Von Martin Gebhart. Erstellt am 29. September 2014 (11:03)
NOEN, Foto: Zarl
»Familiengipfel« in St. Pölten: Geistlicher Assistent des Katholischen Familienverbandes (KFÖ), Bischofsvikar Helmut Prader, Familienbischof Klaus Küng, KFÖ-Präsident Alfred Trendl (sitzend), St. Pöltens KFÖ-Vorsitzender Josef Grubner, KFÖ-Vizepräsidentin Irene Kernthaler-Moser.
„Familien und ihren Kindern muss im Sinne der Zukunft unseres Landes die Priorität zugestanden werden, die ihnen gerecht wird: nämlich die oberste.“ Das forderten St. Pöltens Bischof Klaus Küng und der Präsident des Katholischen Familienverbandes Österreich (KFÖ), Alfred Trendl, bei einem Arbeitsgespräch in St. Pölten.

Recht auf Elternteilzeit darf nicht gekürzt werden

Verknüpft war diese Aussage über die Bedeutung der Familien und Kinder für das Land auch mit einem Forderungspaket an die Politik, gemäß dem Motto: Ideelle Wertschätzung ist gut, kombiniert mit materieller aber noch besser. Deswegen müssten bei der anstehenden Steuerreform auch die Familien deutlich entlastet werden, die Einnahmen für den Familienlastenausgleichsfonds dürften nicht gekürzt werden. Um Familien gemeinsame Zeit zu ermöglichen, dürfe das Recht auf Elternteilzeit nicht gekürzt werden. Auch das Kinderbetreuungsgeld sollte nicht angetastet werden.
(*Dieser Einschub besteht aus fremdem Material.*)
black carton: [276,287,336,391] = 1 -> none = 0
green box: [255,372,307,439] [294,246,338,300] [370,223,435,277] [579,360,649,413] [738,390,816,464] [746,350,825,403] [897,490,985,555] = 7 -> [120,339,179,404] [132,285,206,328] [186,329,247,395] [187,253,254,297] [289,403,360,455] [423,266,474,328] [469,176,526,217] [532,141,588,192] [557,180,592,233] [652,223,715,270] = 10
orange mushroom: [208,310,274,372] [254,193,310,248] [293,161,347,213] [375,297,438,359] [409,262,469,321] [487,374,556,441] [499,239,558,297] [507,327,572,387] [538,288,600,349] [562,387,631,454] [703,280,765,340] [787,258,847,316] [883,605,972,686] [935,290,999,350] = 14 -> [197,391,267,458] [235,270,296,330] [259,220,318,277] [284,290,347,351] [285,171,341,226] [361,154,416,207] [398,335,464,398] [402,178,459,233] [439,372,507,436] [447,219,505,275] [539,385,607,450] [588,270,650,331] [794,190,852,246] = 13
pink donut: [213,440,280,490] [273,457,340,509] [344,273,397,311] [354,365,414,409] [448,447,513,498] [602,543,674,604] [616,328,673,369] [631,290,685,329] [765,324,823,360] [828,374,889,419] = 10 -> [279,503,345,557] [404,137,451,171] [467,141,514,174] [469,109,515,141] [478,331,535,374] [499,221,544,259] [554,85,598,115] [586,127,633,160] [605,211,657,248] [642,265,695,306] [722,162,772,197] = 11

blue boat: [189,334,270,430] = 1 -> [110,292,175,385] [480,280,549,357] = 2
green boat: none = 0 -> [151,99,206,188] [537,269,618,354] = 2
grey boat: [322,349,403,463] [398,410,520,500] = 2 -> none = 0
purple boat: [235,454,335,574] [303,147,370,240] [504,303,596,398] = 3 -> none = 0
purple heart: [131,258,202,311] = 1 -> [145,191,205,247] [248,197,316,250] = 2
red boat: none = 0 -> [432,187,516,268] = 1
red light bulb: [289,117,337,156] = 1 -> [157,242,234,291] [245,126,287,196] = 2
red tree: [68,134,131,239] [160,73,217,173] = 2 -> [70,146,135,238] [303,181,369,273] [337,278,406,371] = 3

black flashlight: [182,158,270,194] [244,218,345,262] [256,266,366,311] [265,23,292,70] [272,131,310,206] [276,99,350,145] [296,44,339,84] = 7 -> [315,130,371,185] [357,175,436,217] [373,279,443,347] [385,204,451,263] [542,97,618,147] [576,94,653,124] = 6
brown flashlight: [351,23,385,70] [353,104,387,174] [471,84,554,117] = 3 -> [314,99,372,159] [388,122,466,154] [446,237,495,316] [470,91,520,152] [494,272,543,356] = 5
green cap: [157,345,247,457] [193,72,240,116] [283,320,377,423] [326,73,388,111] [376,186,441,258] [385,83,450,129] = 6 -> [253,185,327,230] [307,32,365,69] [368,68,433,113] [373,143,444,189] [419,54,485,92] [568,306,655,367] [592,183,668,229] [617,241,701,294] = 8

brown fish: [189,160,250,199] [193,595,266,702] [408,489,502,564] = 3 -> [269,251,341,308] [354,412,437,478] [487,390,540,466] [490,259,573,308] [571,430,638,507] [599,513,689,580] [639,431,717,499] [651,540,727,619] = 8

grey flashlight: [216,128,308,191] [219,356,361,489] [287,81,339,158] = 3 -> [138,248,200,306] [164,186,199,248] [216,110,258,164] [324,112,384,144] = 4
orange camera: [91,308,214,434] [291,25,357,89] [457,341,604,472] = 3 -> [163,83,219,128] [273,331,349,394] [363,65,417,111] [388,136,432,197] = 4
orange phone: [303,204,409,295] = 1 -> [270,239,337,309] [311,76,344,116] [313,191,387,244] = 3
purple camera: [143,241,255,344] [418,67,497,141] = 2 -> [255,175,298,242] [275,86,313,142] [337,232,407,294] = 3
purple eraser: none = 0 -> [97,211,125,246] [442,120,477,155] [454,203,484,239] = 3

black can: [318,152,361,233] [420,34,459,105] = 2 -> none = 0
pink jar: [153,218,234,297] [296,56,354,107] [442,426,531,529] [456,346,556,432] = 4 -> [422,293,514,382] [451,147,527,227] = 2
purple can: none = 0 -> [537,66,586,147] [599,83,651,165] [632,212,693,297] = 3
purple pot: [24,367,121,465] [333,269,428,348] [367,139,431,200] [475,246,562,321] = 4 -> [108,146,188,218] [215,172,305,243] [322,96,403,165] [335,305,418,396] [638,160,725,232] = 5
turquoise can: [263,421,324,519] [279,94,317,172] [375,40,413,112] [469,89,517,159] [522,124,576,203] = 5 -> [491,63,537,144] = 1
Trendl bleibt KFÖ-Präsident

Alfred Trendl wurde übrigens am Wochenende einstimmig als Präsident des KFÖ bestätigt. Wiedergewählt wurde auch Vizepräsidentin Irene Kernthaler-Moser. Neue zweite Vizepräsidentin ist nun Astrid Ebenberger, Mittelschul-Direktorin und Hochschullehrende aus NÖ.